Semir Ataullah
Lübnanlı gazeteci - yazar
TT

Köyün düşünürü: L harfinin canı cehenneme

‘Güzel zamanlar’ ifadesi daha önceden bilinmiyordu. Bu, Fransızca ‘La Belle Époque’ (güzel dönem) teriminden nispeten yeni ödünç alınmış bir ifadedir. ‘La Belle Époque’ iki savaş arasındaki (Fransa-Prusya Savaşı ile 1. Dünya Savaşı ç.n) sanatın, edebiyatın ve hürriyetlerin geliştiği ve birinci savaşın kıtlığı, ölümü, yıkımı ve vahşeti yaymasından sonra insanoğlunun mutluluk ve neşe aradığı döneme verilen addır.
Bundan önce ‘güzel zamanlar’; eski günler ya da ‘ah o günler’ veya ‘bizim zamanımızda’ şeklinde söylenirdi. Her geçmişte kalan şey de bir güzellik olduğu için bu ifade asırlar boyunca yankılandı. Bunu Shakespeare'in sözlerinde, Dostoyevski'nin korkunç masalcısında ve sevgili dedem Tamer Şakir’de görebilirsiniz.

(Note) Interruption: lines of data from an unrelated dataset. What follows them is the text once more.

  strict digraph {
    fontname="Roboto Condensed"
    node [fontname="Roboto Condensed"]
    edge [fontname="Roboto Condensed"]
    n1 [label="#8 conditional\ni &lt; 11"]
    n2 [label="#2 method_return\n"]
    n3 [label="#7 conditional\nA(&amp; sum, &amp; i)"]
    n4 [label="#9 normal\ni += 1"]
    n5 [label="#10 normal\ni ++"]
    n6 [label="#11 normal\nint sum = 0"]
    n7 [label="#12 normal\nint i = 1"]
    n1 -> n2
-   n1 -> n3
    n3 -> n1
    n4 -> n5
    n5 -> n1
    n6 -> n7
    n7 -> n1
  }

Dedemin anıları en çok kışın içi geçmiş sobanın etrafındayken aklına gelirdi. Kandilin ışığı olabildiğince parlak olurdu. Karanlık, köşelerde kalmıştı. Dinleyicileri olarak ben ve ninem dedemin yanında sobanın karşısında otururduk. Bizimle birlikte sessizlik de yanımıza bağdaş kurup çökerdi. Gündüzleri üzüm bahçesi ve geçim derdi ile geceleri de uyku bastırmış bir şekilde dedemin ‘ah o günler’ lafı ile gençlik hikayelerini dinlerken geçerdi. Dedemin tabiriyle bu hikayeler, telli monoton bir müzikal nakarat gibi zaman zaman sözlerini doğrulardı.

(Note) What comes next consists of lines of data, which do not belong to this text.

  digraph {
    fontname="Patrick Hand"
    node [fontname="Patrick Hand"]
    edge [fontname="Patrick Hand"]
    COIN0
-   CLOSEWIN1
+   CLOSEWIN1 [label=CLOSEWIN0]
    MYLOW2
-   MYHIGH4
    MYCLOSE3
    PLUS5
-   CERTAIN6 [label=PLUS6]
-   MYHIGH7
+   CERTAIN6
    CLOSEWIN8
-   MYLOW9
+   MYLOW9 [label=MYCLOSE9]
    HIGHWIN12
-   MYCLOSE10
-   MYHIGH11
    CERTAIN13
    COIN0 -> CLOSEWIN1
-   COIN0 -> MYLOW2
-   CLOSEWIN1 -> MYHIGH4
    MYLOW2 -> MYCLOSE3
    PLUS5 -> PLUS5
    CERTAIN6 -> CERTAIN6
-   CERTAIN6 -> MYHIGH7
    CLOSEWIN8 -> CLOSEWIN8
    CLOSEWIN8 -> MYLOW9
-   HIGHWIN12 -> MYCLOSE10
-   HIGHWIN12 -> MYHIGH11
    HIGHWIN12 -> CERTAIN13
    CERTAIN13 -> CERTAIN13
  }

‘Ah o günler’ lafını kullanan dedem ile Dostoyevski ve El-Cahız’ın zamanlarında bazı şeyler benzermiş gibi görünüyor. Her şey daha güzeldi. Geceleri dolunay daha parlaktı. Gündüzleri güneş daha az yakıcıydı. Elmalar daha lezzetliydi. Komşular daha arkadaş canlısıydı. Ninem destekleyici bir ifadeyle araya girerek “Un çuvalı yarım riraydı” derdi. Japonların cıvanın sembolü ile kavgalı olmaları gibi ninem ile ‘lam’ harfi arasında da bir husumet söz konusuydu. O yüzden ‘yarım lira’ yerine ‘yarım rira’ derdi.

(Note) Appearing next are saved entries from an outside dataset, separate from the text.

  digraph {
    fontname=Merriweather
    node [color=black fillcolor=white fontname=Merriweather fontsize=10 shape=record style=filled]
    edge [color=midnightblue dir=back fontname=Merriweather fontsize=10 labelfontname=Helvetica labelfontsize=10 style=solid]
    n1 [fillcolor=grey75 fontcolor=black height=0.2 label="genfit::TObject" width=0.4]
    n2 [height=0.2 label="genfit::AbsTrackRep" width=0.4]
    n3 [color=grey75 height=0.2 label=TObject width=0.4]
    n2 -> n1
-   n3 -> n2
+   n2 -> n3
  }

Öğretmen Raful bize okul sobasının etrafında öğretirken, ninemin çıkardığı bazı heceleri ve sesli harflerin yerlerini düzeltmek aklıma gelirdi. Ancak ninemin ağırlığını ve sakinliğini zedelemekten korktuğum için adım atmaktan korkardım. ‘L’ harfinin canı cehenneme. Önemli bir şey olsaydı dedem zaten yapardı. Zira dedem dil konusunda özellikle de Lam (L) harfinde mütehassıs görünürdü. Çünkü İbnü'l-Verdî’nin Lâmiyyesi’ni, ‘L’ yani harfi harfine, kafiyesi kafiyesine ezberlerdi. Biz üzüm bağlarındayken o günlerin şiirlerine karşı bu günlerin şiiri hakkındaki görüşünü tekrarlamak için bu favori kasidesini yinelerdi.
Yakacak odun her bittiğinde ninem yan odaya gidip biraz daha getirirdi. Ancak getirdiği az olurdu. Çünkü o idareciliğin kitabını yazmıştı. Kış onun zamanlarındaki gibi değil, daha da çetindi. Ne zaman başlayıp ne zaman biteceği bilinmezdi. İhtiyatlı olmak gerekiyordu. Köydeki insanlar onun kilerinden geçiniyordu. Kiler, tüm evlerde kraliyet kasası gibidir. Bu ‘tüm evler’ kaç tane? 30- 40 aysız gecelerde evlerin cılız ışıkları görünmüyordu. Elektrik henüz gelmemişti. Bununla birlikte Dostoyevski'nin 19. yüzyılın başlarını rahmetle andığı gibi, dedem de o günleri rahmetle anardı.